▸ GOAL OF THE EXERCISE:
Return the whole listing, line for line, without the pictures in it.

▸ INPUT FOR THIS TASK:
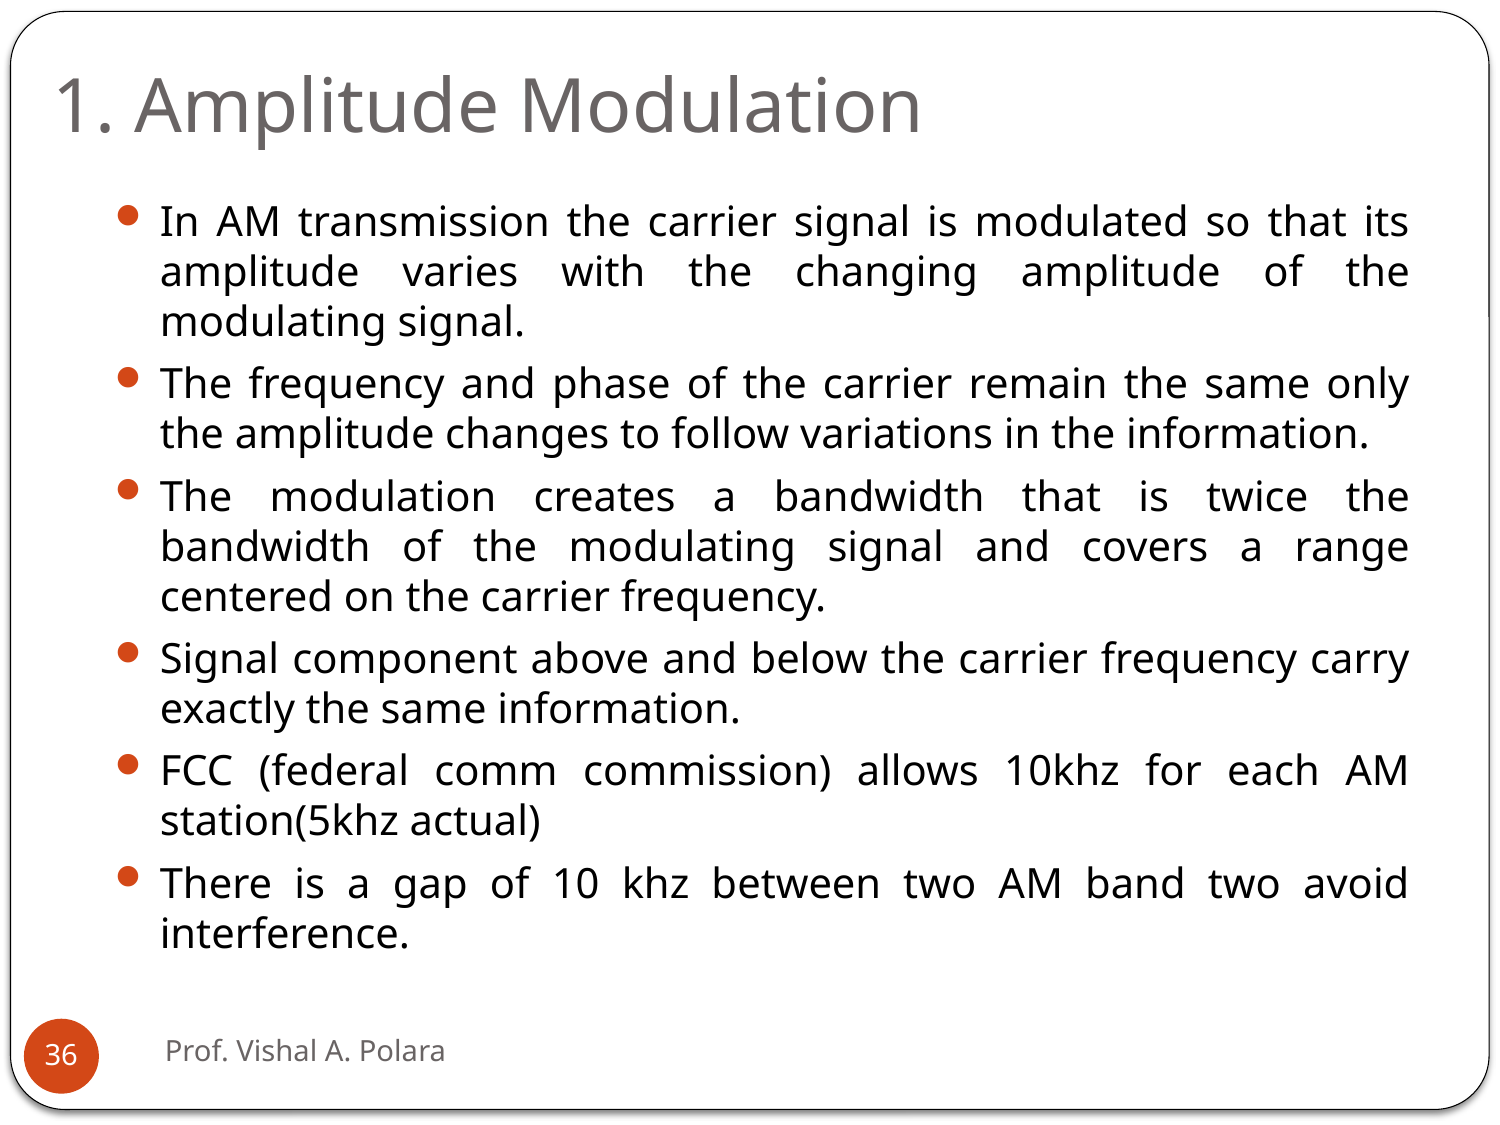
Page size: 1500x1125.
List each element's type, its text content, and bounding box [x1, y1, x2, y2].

slide_number 36 [23, 1018, 99, 1094]
footer Prof. Vishal A. Polara [150, 1038, 800, 1088]
title 1. Amplitude Modulation [37, 24, 1388, 163]
list In AM transmission the carrier signal is modulated so that its amplitude varies with the changing amplitude of the modulating signal. The frequency and phase of the carrier remain the same only the amplitude changes to follow variations in the information. The modulation creates a bandwidth that is twice the bandwidth of the modulating signal and covers a range centered on the carrier frequency. Signal component above and below the carrier frequency carry exactly the same information. FCC (federal comm commission) allows 10khz for each AM station(5khz actual) There is a gap of 10 khz between two AM band two avoid interference. [99, 187, 1425, 1038]
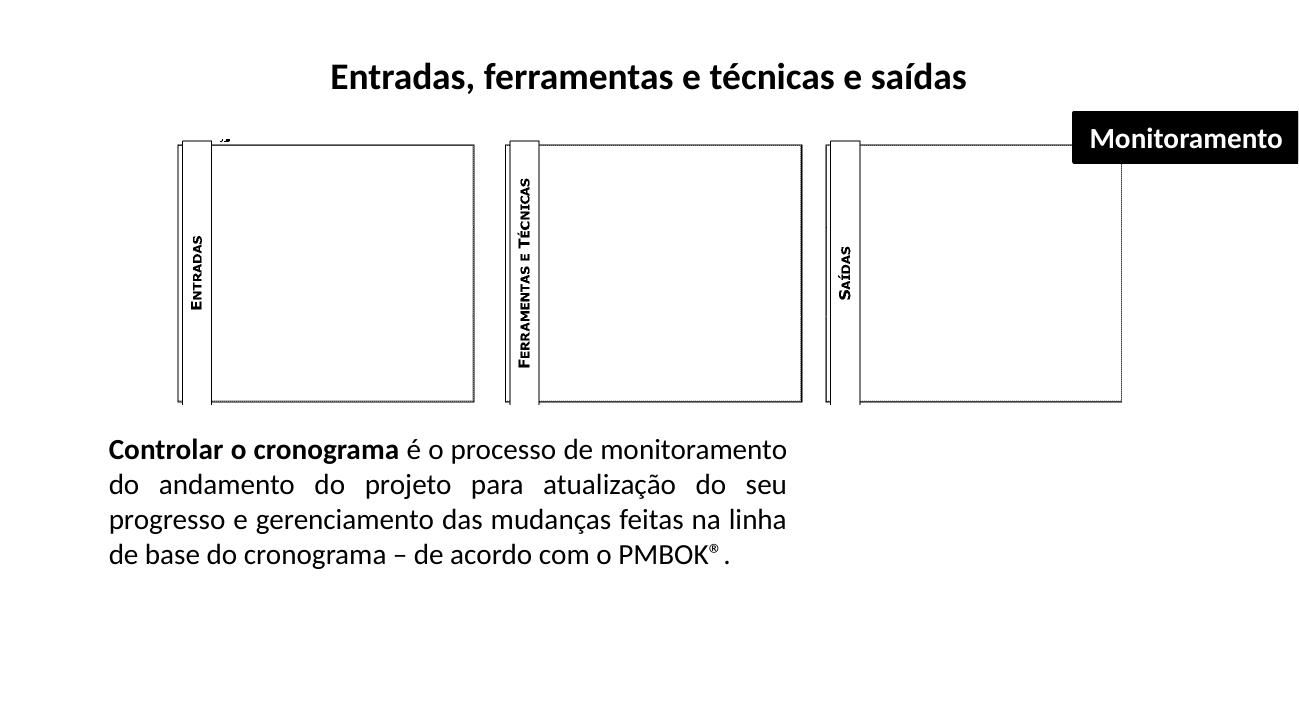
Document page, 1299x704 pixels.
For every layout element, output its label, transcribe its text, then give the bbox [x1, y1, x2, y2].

text_box Monitoramento [1074, 112, 1299, 162]
text_box Controlar o cronograma é o processo de monitoramento do andamento do projeto para atualização do seu progresso e gerenciamento das mudanças feitas na linha de base do cronograma – de acordo com o PMBOK®. [93, 422, 803, 615]
picture [176, 138, 1122, 405]
text_box Entradas, ferramentas e técnicas e saídas [0, 44, 1299, 106]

▸ REPLY TO THE EXERCISE:
Page size: 1500x1125.
List each element's type, its text content, and bounding box [x1, y1, x2, y2].

slide_number 36 [23, 1018, 99, 1094]
footer Prof. Vishal A. Polara [150, 1038, 800, 1088]
title 1. Amplitude Modulation [37, 24, 1388, 163]
list In AM transmission the carrier signal is modulated so that its amplitude varies with the changing amplitude of the modulating signal. The frequency and phase of the carrier remain the same only the amplitude changes to follow variations in the information. The modulation creates a bandwidth that is twice the bandwidth of the modulating signal and covers a range centered on the carrier frequency. Signal component above and below the carrier frequency carry exactly the same information. FCC (federal comm commission) allows 10khz for each AM station(5khz actual) There is a gap of 10 khz between two AM band two avoid interference. [99, 187, 1425, 1038]
Document page, 1299x704 pixels.
For every layout element, output its label, transcribe its text, then give the bbox [x1, y1, x2, y2].

text_box Monitoramento [1074, 112, 1299, 162]
text_box Controlar o cronograma é o processo de monitoramento do andamento do projeto para atualização do seu progresso e gerenciamento das mudanças feitas na linha de base do cronograma – de acordo com o PMBOK®. [93, 422, 803, 615]
picture [176, 138, 1122, 405]
text_box Entradas, ferramentas e técnicas e saídas [0, 44, 1299, 106]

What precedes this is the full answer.